June 1918

The influenza is being reported in new places: Tientsin, China (June 1); Brooklyn, NY (June 2); Morocco (June 3); Berlin (June 17); Camp Lewis (June 20), Lancashire, England (June 29). The outbreak is severe in the German army ranks and undermining their fighting ability (June 25, June 27). The German troops captured by the French confirm the outbreak is widespread in the enemy ranks. (June 29).

The Brooklyn outbreak is said to have spread to Babe Ruth when he pitched there for the Boston Red Sox. The Salt Lake Bees pitcher Ken Penner pitches them to victory over San Francisco despite being stricken with flu (June 8).

The Army is being expanded to 5 million men (June 27). Secretary Baker says there will be no race discrimination in the draft (June 23). The Army is expanding the officers corps to take back training of the troops from foreign officers (June 11), while the Army appropriations bill expands the medical corps by adding another level of general officers (June 20).

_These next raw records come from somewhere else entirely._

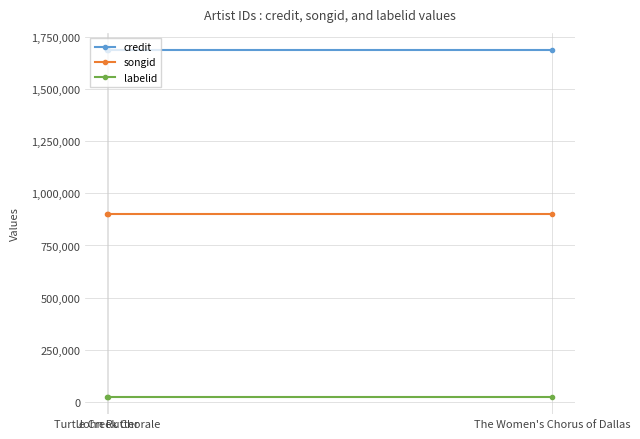

Reading left to right, list all the values displayed in this chart.

credit: 1685656	1685656	1685656
songid: 899885	899885	899885
labelid: 24944	24944	24944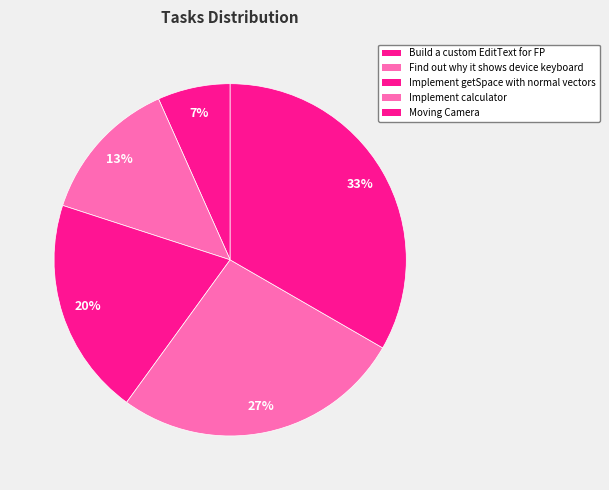

How many slices are in this pie chart?

5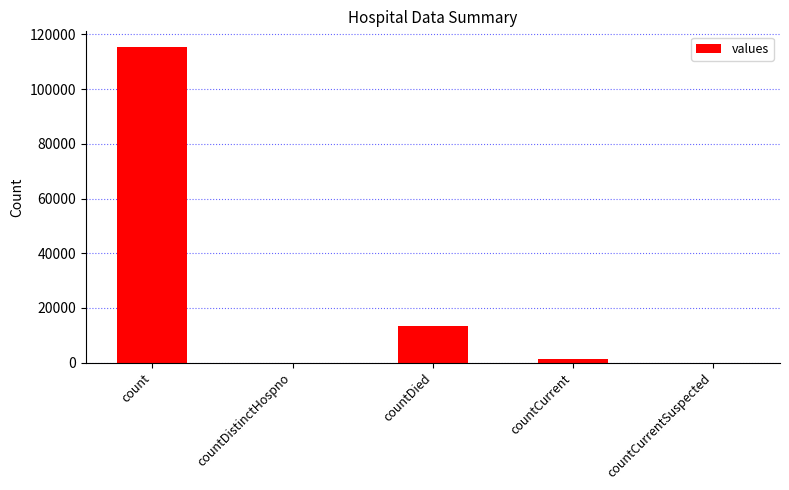

What is the greatest value displayed?

115379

Georgia is the thirteenth state to pass the Prohibition amendment (June 27). Secretary of the Navy Josephus Daniels states that more ships are being built in the "dry areas," contradicting his fellow Administration members (June 26).

Another coal shortage is being anticipated (June 8, June 18). Food shortages and civilian sacrifice (June 5) are reported through the month, but a bumper wheat crop is expected to be able to feed the troops and Aliies (June 7). Food is rejected as adulterated at Camp Silo (June 30).